The need for high barriers to entry in fund management
The barriers to success when launching a new asset manager are getting higher and higher, according to Blackwattle Investment Partners’ managing director, Michael Skinner.
Appearing on an upcoming episode of Relative Return, Skinner discussed setting the firm up as it approaches its first anniversary in May 2024.
While he believed it is difficult to set up a new firm, he stressed the high barriers imposed on new starters are a good thing for the industry given the role of fund managers in looking after other people’s money.
He said: “The barriers to entry in fund management are relatively low, but the barriers to success are getting higher and higher. To do fund management well is difficult, complex and expensive.
“We are proud that we have put in class best governance, operations, distribution, etc. to make sure we produce the best risk-adjusted returns possible.”
But he disputed the idea that the regulator should make it easier as he feared it would damage the competitiveness of the industry or stymie innovation.
“If the barriers were too low and too many people were doing that, then the risk/return equation might diminish and people might be delivering lower returns at a higher risk.
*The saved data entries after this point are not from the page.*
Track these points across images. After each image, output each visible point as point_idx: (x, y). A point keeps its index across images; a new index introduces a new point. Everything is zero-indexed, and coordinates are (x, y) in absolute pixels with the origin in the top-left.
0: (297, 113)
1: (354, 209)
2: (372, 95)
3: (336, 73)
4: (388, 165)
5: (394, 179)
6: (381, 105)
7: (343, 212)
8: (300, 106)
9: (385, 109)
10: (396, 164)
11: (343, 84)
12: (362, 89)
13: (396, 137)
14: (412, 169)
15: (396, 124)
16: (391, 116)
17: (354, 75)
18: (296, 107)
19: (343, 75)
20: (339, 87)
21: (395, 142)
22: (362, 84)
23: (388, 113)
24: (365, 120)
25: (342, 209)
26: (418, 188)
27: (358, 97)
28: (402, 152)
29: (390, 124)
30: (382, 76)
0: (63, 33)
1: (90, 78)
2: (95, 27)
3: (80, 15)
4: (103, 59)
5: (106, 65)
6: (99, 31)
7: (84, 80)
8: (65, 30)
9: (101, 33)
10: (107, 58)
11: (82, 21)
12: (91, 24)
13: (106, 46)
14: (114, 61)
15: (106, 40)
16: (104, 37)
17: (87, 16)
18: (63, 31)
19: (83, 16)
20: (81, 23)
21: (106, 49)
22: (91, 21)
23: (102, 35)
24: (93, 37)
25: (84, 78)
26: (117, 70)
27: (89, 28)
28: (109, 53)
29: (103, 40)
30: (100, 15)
“The fact they are getting higher and higher is a good thing for the industry as long as it remains competitive.”
Referencing specifically setting up Blackwattle, he said much preparation was put into getting the firm ready to launch. Having formally launched in May 2023, it currently has six funds: Small Cap Quality, Small Cap Long/Short Quality, Mid Cap Quality, Long-Short 130/30 Quality, Large Cap Quality and Global Quality.
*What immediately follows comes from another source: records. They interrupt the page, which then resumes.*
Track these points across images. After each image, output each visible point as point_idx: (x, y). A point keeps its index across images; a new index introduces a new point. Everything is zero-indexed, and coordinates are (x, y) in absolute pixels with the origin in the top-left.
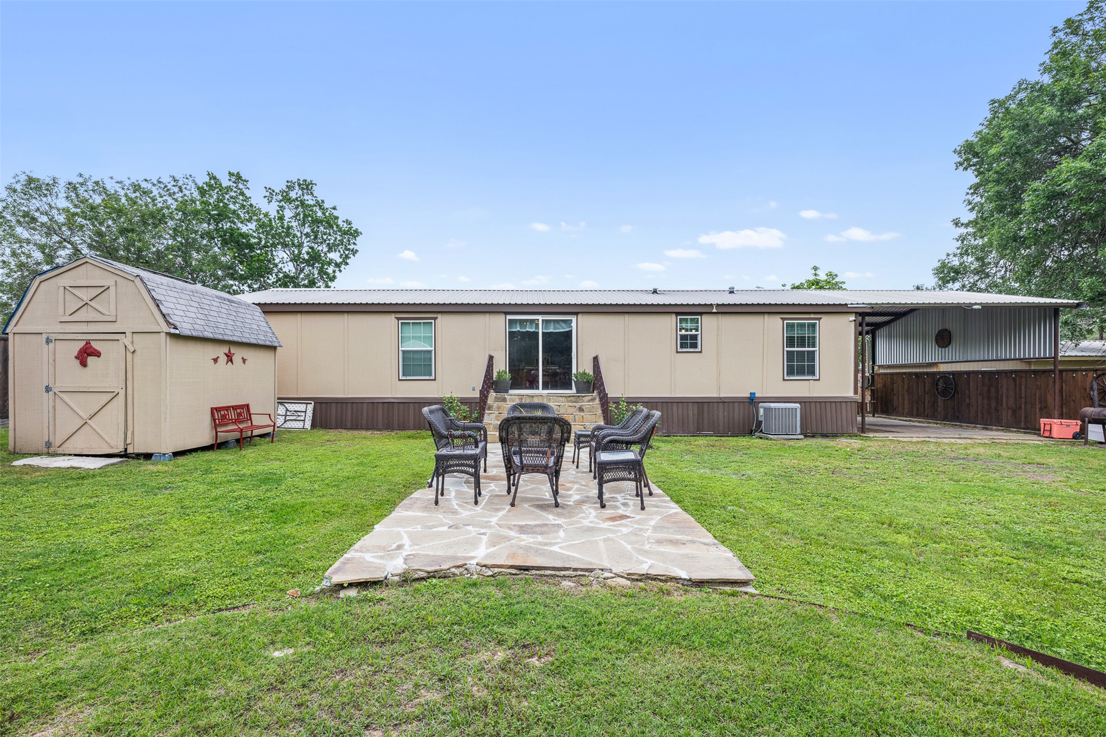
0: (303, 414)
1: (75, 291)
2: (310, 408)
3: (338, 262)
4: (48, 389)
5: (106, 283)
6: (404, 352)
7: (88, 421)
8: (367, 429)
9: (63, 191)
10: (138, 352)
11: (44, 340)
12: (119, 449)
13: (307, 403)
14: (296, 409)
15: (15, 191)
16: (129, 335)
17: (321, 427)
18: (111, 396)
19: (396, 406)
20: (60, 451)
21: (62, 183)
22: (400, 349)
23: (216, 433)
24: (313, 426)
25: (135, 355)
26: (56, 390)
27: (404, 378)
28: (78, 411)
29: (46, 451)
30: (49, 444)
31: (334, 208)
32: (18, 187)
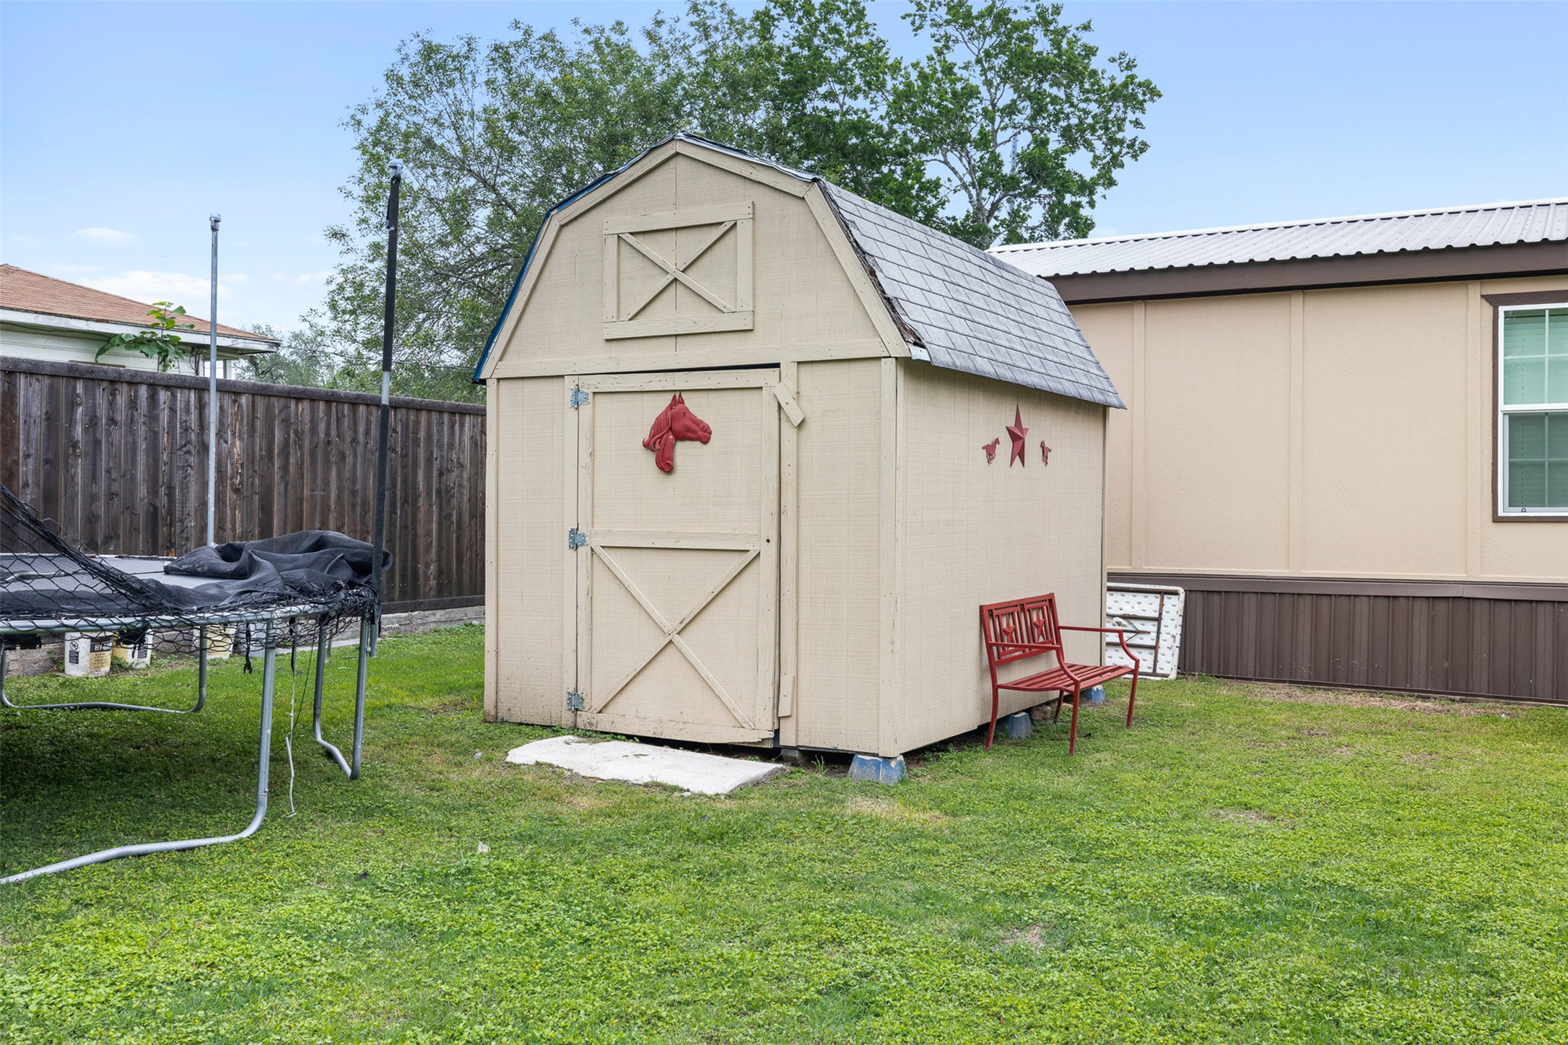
0: (1150, 627)
1: (644, 245)
2: (1174, 607)
3: (1087, 178)
4: (576, 540)
5: (724, 214)
6: (1515, 419)
7: (677, 639)
8: (1372, 687)
9: (483, 68)
10: (812, 427)
11: (569, 396)
12: (757, 733)
13: (1162, 593)
14: (1128, 610)
15: (399, 81)
16: (788, 369)
17: (1209, 672)
18: (738, 562)
19: (1481, 611)
20: (604, 723)
21: (483, 51)
22: (1502, 407)
23: (996, 688)
24: (1185, 667)
25: (804, 434)
26: (596, 543)
27: (1515, 512)
28: (650, 607)
29: (570, 723)
30: (576, 702)
31: (1086, 27)
32: (405, 72)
Most recently, it appointed a four-person investment team in March who formerly worked together at Antipodes to run its Global Quality fund. This included portfolio manager Sunny Bangia who spent eight years at the firm as a global and emerging market fund manager.
Skinner said: “A lot of conversations and hard work over many months went into setting up the firm. We knew we wanted to launch more than one product, as only one limits your investment audience, so we wanted at least three into the Australian market to gain media and market attention and talk to the largest investor base.
“It also builds a resilient business; we are fully cognisant that funds go through periods of outperformance and underperformance, so having three products underpinning the business made it more resilient.
“The final piece of the puzzle was to do risk, operations, distribution and ESG well, and that is expensive. We managed to get great support and backing and raise seven years of working capital to underwrite the business which gives the opportunity to do things well with the right systems and governance in place.”